─── Texto de origem ───

Um Orçamento Participativo é um orçamento votado pelos cidadãos. Ou seja, um novo modelo de governação - a política do futuro? Uma realidade que, contudo, não chegou ainda à maioria dos cidadãos, que nem sonham que podem propor projectos de investimento para a sua cidade ou votar naqueles em que quiserem. Porquê? Porque são poucas as cidades que adoptaram este mecanismo, como Lisboa, onde até há pouco isto funcionava pela Internet. E, sobretudo, porque no caso dos lisboetas muitos não usam a Internet.
Lisboa Numérica - eis o nome do projecto apresentado pelo fotógrafo lisboeta Raul Cruz, 41 anos, ao Orçamento Participativo (OP) da Câmara Municipal de Lisboa (CML) para 2010/11. Raul Cruz relança assim, este ano, um projecto aprovado no ano passado pela equipa que analisa a viabilidade técnica das propostas dos cidadãos, tendo o mesmo sido avaliado em 200.000 euros. Porém, em 2009, a proposta não reuniria os votos suficientes para avançar.

─── Dados do exercício ───

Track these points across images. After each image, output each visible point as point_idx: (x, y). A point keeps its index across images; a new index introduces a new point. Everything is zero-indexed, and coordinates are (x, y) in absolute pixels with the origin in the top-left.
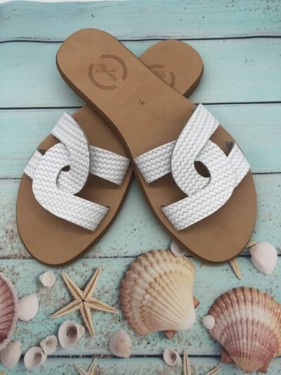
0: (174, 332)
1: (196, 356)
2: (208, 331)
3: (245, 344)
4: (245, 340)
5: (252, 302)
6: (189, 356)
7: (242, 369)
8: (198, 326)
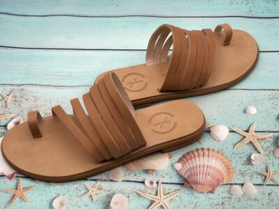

───

[Verifique a compreensão]:
[1] Reproduza fielmente o trecho do texto sobre o Orçamento Participativo compreendido entre "Um Orçamento Participativo" e "usam a Internet.", inclusive.
[2] Enumere, pela ordem em que surgem, todas as expressões escritas com algarismos no texto sobre o Orçamento Participativo.

[Respostas dos exercícios]:
[1]
Um Orçamento Participativo é um orçamento votado pelos cidadãos. Ou seja, um novo modelo de governação - a política do futuro? Uma realidade que, contudo, não chegou ainda à maioria dos cidadãos, que nem sonham que podem propor projectos de investimento para a sua cidade ou votar naqueles em que quiserem. Porquê? Porque são poucas as cidades que adoptaram este mecanismo, como Lisboa, onde até há pouco isto funcionava pela Internet. E, sobretudo, porque no caso dos lisboetas muitos não usam a Internet.

[2] 41; 2010/11; 200.000; 2009